Fino a poco più di 10 anni fa, alla Certosa di Pavia, era prodotto un liquore derivato – stando alla leggenda – dalla stessa ricetta della famosa Chartreuse francese. E oggi sono in molti a rimpiangerlo.
Allarme Chartreuse: ancora una volta il liquore prodotto dai monaci certosini di Vauvert, in Francia, è pressoché introvabile, a causa della decisione degli stesso monaci di produrre solo il numero di bottiglie strettamente necessario per provvedere, con le vendite, al sostentamento del loro monastero (clicca qui per conoscerne la storia). E’ così scattata la ricerca delle alternative per poter preparare cocktail che prevedono nella ricetta il liquore di erbe transalpino, come – per limitarci a quelli presenti nella lista Iba – il Last Word, lo Chartreuse Swizzle, il Tipperary (con Chartreuse verde) e il Naked and Famous (con Chartreuse gialla).

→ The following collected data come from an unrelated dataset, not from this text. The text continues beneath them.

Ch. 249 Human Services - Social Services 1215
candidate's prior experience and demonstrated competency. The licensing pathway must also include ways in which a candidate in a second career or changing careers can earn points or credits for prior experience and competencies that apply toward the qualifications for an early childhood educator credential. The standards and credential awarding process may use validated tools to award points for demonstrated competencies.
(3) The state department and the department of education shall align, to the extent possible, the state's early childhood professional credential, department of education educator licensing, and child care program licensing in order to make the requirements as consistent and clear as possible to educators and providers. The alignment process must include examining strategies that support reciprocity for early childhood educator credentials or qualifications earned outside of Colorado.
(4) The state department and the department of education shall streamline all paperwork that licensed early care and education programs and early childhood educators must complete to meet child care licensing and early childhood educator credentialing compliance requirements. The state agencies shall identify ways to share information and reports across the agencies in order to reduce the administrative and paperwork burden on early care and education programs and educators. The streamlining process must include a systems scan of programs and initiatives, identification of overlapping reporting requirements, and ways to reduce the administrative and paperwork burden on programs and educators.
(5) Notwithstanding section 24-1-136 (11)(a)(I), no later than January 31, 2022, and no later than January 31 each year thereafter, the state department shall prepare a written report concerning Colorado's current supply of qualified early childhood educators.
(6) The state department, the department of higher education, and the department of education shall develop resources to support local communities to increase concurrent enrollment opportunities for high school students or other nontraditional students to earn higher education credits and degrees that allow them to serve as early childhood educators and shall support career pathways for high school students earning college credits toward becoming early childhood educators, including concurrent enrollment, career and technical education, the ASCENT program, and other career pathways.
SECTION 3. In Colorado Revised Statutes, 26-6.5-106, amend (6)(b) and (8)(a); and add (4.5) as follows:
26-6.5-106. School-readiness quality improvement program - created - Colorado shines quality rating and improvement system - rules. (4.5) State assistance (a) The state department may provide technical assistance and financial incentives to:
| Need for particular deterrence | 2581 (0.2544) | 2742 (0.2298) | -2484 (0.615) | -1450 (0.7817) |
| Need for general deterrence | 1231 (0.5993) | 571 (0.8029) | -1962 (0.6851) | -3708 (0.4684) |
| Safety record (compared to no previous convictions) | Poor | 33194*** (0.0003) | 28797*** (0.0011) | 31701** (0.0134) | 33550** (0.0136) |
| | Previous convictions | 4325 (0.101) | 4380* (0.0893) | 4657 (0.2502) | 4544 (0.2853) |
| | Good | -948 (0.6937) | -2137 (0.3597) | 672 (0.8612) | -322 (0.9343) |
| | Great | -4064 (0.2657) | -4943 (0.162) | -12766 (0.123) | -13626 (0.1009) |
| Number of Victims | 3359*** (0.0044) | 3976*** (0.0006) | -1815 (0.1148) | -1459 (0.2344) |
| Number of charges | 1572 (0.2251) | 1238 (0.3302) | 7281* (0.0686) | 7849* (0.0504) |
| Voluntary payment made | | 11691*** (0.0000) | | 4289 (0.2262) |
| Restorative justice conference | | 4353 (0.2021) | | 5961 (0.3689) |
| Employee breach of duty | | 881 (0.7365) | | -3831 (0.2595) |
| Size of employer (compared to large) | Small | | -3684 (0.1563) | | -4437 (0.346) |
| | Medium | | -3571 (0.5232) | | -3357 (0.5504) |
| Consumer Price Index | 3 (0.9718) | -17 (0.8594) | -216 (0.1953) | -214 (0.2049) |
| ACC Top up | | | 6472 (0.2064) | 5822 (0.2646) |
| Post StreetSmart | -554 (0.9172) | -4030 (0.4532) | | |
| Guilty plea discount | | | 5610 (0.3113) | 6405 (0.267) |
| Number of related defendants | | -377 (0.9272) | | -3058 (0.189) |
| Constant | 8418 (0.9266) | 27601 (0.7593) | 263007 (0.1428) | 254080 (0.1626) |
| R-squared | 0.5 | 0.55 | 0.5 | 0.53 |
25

Gra-Car, la “Chartreuse italiana”
E pensare che, fino a una poco più di una decina di anni fa, in Lombardia veniva prodotto un liquore che, stando alla leggenda, era uno stretto parente proprio della Chartreuse: si chiamava Gra-Car, acronimo di Gratiarum Chartusia (Certosa delle Grazie in latino), ed era nato nel 1892 alla Certosa di Pavia. Si narra infatti che in quell’anno un monaco certosino originario di Grenoble sia arrivato dalla Francia al monastero pavese, dove avrebbe rivelato la ricetta della Chartreuse (elaborata nel 1764 sulla base di un elisir preparato dai monaci sin dal 1605) a Ignazio Giraud, un ex garibaldino ed ex console dell’Uruguay ritiratosi proprio nella certosa, che iniziò quindi a produrre la sua versione del liquore, oltre ad alcuni profumi, insieme con il genero Enrico Maddalena, in alcuni locali concessi dai monaci.

In poco tempo, il Gra-Car divenne sempre più richiesto dai visitatori della Certosa di Pavia e il laboratorio di produzione fu trasferito in una cascina poco distante, sul viale di accesso al complesso dei certosini. Proprio come la Chartreuse, il liquore lombardo era proposto in due versioni: verde, più forte e secco e con una gradazione alcolica del 43% vol., e gialla, più dolce (40% vol.); inoltre c’era anche una variante infusa con chicchi di caffè.
La ricetta perduta
A partire dal 1913 il Gra-Car venne pubblicizzato sulla cassa delle due vetture tranviarie a cavalli che prestavano servizio sulla breve linea che collegava la Certosa di Pavia alla stazione ferroviaria di Certosa, costruita per iniziativa dello stesso Enrico Maddalena, il quale nel frattempo aveva assunto la guida del liquorificio.

La tranvia cessò il servizio nel 1944, verso la fine della guerra (una delle vetture è tuttora esposta nel cortile del Gra-Car bistrot, riaperto lo scorso anno di fronte alla Certosa di Pavia), mentre la produzione del liquore continuò fino al 2013 grazie ad Alma Maddalena, figlia di Enrico, che aveva preso le redini del laboratorio alla morte del padre. In quell’anno la signora Alma, ormai 94enne e senza figli, decise di chiudere l’attività: sarebbe morta tre anni dopo, portandosi nella tomba – a quanto si dice – la ricetta dello storico liquore perché, scrisse fra le sue ultime volontà, “il liquore dei frati è nato a Certosa e deve rimanere a Certosa”.
Le possibili alternative
Si è così persa la possibilità di avere un’alternativa made in Italy alla Chartreuse, probabilmente non identica (lo si evince già dal fatto che il liquore francese ha una gradazione alcolica superiore di 12° nella versione verde e di 3° in quella gialla), ma derivata comunque dalla stessa ricetta originaria. Così, non potendo oggi disporre del Gra-Car, per far fronte alla penuria di Charteuse non si può fare altro che sperimentare altri liquori alternativi basati su ricette vagamente assimilabili, anche se nessuna potrà riprodurre esattamente il mix di 132 botaniche che compone il liquore francese (nella versione verde).
Fra le diverse possibilità individuate da Difford’s Guide non mancano quelle italiane, dal Sant’Antonio Luxardo al Centerba Esprit, fino al Faccia Brutto Centerbe, alle quali si affiancano alcune produzioni artigianali come quella realizzata, solo per “uso interno”, da Manifattura Firenze.